Brooch, arm ring and coins declared 'treasure'
A medieval brooch, a piece of Viking arm jewellery and a bag of 16th century coins discovered in Northern Ireland have been declared treasure.
Metal detectorists found the pieces at three different sites in 2014 and 2015.
A coroner in Downpatrick, County Down, made the ruling on Thursday.
The treasure will be sent to the British Museum for valuation and then offered to National Museums Northern Ireland.
The value of each item will be split between their finder and the owner of the land they were discovered on.
The most unusual of the three pieces was the tiny mediaeval gold ring brooch, found in Carrowdressex near Ardglass last year.
Barley had grown up through it, pushing it out of the ground.
A spokesperson for National Museums Northern Ireland said it was unclear how the piece had become separated from its owner.
"The ring was found in the vicinity of two church sites mentioned in the 1300s and a later tower-house of the 15-16th century, but no clear relationship between these and the object can be established," said the spokesperson.
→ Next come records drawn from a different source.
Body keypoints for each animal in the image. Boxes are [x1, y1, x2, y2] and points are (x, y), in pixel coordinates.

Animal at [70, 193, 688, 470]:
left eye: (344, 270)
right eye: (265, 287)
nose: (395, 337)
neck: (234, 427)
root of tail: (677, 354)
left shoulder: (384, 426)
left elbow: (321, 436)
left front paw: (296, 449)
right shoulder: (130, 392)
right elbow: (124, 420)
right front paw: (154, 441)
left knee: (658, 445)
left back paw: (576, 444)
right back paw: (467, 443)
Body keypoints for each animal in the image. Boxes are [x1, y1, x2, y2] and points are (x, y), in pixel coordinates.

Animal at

"It seems equally plausible that the location of the brooch reflects an unfortunate chance loss with an equally chance discovery centuries later.
"Given the tiny size of this brooch, it was perhaps not surprising that once dropped or misplaced the wearer found it difficult to find."
Coins in a stack
The Viking arm ring dates back to the 9th Century and was found in two pieces on farmland at Mara Castle, near Downpatrick.
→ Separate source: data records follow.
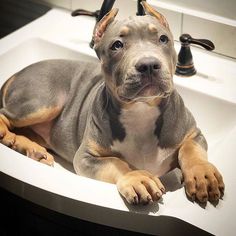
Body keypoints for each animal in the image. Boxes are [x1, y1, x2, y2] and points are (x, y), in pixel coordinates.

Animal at [0, 1, 224, 205]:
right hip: (43, 101)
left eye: (163, 39)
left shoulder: (193, 133)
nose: (149, 65)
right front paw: (136, 177)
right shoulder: (85, 157)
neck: (141, 110)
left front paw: (202, 174)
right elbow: (114, 162)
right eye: (117, 45)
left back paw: (31, 148)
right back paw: (9, 136)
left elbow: (190, 149)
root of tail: (18, 72)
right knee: (5, 115)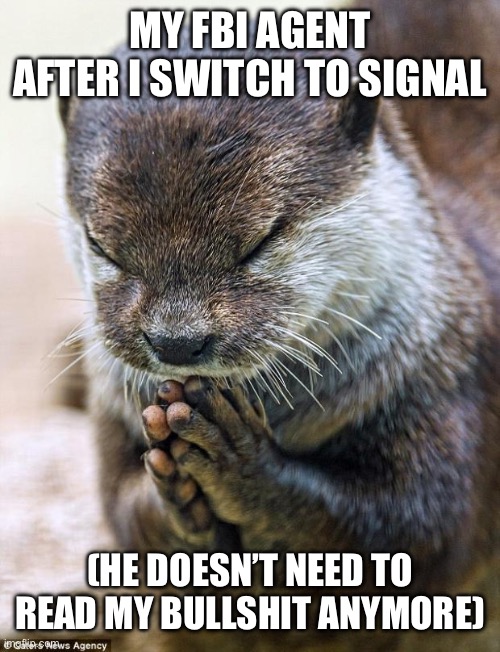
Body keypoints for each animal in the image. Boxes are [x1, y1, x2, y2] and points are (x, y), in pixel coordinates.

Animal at [59, 0, 499, 647]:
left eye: (260, 241)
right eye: (102, 246)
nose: (177, 341)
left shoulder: (449, 377)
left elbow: (415, 530)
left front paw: (240, 462)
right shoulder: (112, 412)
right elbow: (122, 509)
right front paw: (173, 500)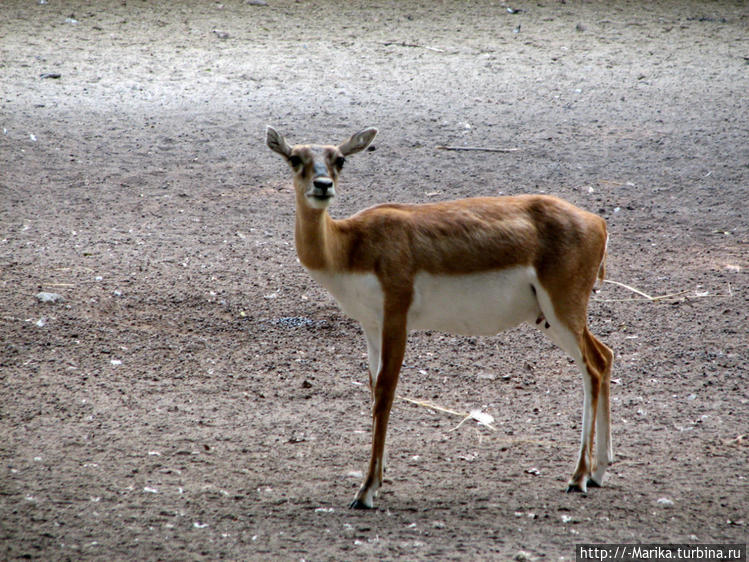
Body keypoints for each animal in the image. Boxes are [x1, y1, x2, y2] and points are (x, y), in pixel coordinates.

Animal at [266, 126, 612, 508]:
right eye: (294, 158)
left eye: (339, 159)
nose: (323, 185)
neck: (350, 246)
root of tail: (598, 221)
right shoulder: (370, 325)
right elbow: (372, 389)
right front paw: (378, 479)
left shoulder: (396, 316)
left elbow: (385, 393)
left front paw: (366, 490)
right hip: (549, 317)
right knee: (605, 356)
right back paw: (597, 473)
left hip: (563, 309)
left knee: (592, 367)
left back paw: (578, 477)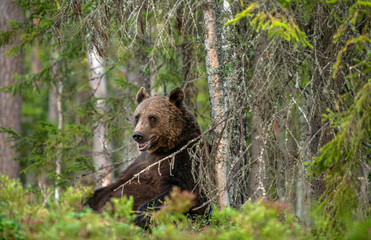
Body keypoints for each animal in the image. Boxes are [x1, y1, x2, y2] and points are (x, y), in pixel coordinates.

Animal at [85, 86, 209, 227]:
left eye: (152, 117)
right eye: (137, 116)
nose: (138, 135)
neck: (164, 149)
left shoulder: (185, 158)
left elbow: (184, 192)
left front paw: (141, 216)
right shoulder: (140, 164)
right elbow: (117, 184)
The finder initially thought it was scrap metal, until a friend suggested it might be something more important.
The stack of twelve coins were found at Ballyhornan beach, County Down, in 2014.
They are all groats - or four penny pieces - issued in the name of Philip and Queen Mary between 1555 and 1558.
A spokesperson for National Museums Northern Ireland said: "It seems likely that the coins where in a stack, placed one on top of each other, when they were lost or buried."